* **ФРАГМЕНТ СТРАНИЦЫ**
__________________________________________________

Переговоры продолжались
по крайней
мере до осени
1883 года и, по
рассказу П.Б.
Аксельрода,
должны были
предоставить
партии
"Народная
воля", чья
репутация
после её
героического
поединка с
царским
правительством
всё ещё была
очень высока,
роль
инициатора в
умственном
перевороте,
предстоявшем
русской
демократии.
Но из этого
ничего не
вышло по
причинам не
только
кружковым и
личным, на
которые указывает
в своих
воспоминаниях
П.Б. Аксельрод
[9]. Тогда
основанная
Плехановым
группа "Освобождение
труда" (1883)
начала
неизбежную в
данной
ситуации
литературную
полемику с революционным
народничеством.
В
предисловии
к брошюре
"Социализм и
политическая
борьба"
Плеханов
писал:
"Стремление
работать в народе
и для народа,
уверенность
в том, что "освобождение
рабочего
класса
должно быть делом
самого
рабочего
класса", - эта
практическая
тенденция
нашего
народничества
дорога мне
по-прежнему.
Теоретические
же его положения,
действительно,
кажутся мне
во многих
отношениях
ошибочными.
Годы
пребывания за
границей и
внимательного
изучения социального
вопроса
убедили меня,
что торжество
стихийного
народного
движения,
вроде бунта
Ст. Разина
или
крестьянских
войн в Германии,
не может
удовлетворить
социально-политических
нужд
современной
России, что
старые формы
нашей
народной
жизни носили
в самих себе
много
зародышей
своего
разложения и
что они не
могут
"развиться в
высшую
коммунистическую
форму" без
непосредственного
воздействия
на них
сильной и
хорошо организованной
рабочей
социалистической
партии" [10].

__________________________________________________

* **ИСХОДНЫЙ МАТЕРИАЛ**
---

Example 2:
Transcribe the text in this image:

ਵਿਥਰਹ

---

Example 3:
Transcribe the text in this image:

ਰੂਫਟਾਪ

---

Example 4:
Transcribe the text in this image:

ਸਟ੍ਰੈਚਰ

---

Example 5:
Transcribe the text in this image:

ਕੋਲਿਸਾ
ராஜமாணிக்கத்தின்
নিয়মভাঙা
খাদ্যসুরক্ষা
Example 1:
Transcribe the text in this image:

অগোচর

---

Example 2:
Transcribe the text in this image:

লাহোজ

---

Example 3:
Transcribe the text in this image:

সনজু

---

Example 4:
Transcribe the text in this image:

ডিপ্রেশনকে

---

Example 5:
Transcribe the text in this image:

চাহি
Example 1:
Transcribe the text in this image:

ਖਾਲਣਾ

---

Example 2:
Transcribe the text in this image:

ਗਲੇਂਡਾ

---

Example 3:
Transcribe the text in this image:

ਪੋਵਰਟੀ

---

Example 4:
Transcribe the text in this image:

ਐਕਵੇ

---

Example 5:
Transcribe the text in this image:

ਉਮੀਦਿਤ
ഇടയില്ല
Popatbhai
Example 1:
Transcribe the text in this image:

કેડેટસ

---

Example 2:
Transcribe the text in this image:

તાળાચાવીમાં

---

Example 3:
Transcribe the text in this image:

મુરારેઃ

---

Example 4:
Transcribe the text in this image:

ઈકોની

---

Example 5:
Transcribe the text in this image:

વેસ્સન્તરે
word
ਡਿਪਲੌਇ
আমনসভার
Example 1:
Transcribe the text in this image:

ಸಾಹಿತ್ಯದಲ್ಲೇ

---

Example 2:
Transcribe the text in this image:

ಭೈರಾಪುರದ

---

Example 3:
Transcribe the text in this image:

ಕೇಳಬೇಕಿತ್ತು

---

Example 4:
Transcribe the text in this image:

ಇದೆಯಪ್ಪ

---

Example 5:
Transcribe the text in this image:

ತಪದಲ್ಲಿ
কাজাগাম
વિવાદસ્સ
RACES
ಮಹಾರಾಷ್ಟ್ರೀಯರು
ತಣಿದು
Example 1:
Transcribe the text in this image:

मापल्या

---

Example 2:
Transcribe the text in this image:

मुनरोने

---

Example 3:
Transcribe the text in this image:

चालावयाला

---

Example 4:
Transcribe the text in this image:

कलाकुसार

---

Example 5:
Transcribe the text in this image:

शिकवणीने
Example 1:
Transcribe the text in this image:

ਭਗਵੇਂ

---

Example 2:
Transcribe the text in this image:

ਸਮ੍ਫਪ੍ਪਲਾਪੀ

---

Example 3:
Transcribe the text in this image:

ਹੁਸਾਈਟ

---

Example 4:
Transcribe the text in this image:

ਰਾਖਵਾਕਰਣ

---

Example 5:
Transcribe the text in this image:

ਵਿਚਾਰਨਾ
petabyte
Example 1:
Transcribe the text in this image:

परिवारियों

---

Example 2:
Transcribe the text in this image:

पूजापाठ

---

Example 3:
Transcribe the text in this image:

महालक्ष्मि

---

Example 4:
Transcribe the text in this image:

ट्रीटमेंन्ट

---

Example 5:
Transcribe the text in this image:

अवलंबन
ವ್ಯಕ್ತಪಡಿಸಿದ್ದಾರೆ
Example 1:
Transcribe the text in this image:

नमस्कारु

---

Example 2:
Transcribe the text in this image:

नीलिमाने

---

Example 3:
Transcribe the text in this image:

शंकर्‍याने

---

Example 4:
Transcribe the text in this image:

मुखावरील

__________________________________________________

* **ЗАДАНИЕ 1**
Кто, согласно фрагменту страницы о полемике Плеханова с народничеством, основал группу «Освобождение труда» и в каком году?
* **ЗАДАНИЕ 2**
Продолжите фрагмент страницы о полемике Плеханова с народничеством, начав сразу после его последнего предложения.

* **ОТВЕТ 1**
Группу основал Плеханов в 1883 году.

* **ОТВЕТ 2**
Несмотря на
то, что в
брошюре
"Социализм и
политическая
борьбы"
критика
народнического
мировоззрения
носила
вполне
товарищеский
характер,
бывшие
друзья
Плеханова встретили
её с
возмущением.
Они увидели в
ней отказ от
славных
традиций
семидесятых
годов. Даже
благожелательно
настроенный
П. Лавров, иронически
называя
участников
плехановской
группы
"освободителями",
осуждал их за
внесение
раскола в
общий поток
революционных
идей и
полемику с
товарищами.
Между тем в
том же втором
номере
"Вестника
"Народной
воли", где
была
помещена
рецензия
Лаврова, с
резкой
полемической
статьёй
выступил
главный
лидер
народовольцев
в этот период
Лев Тихомиров.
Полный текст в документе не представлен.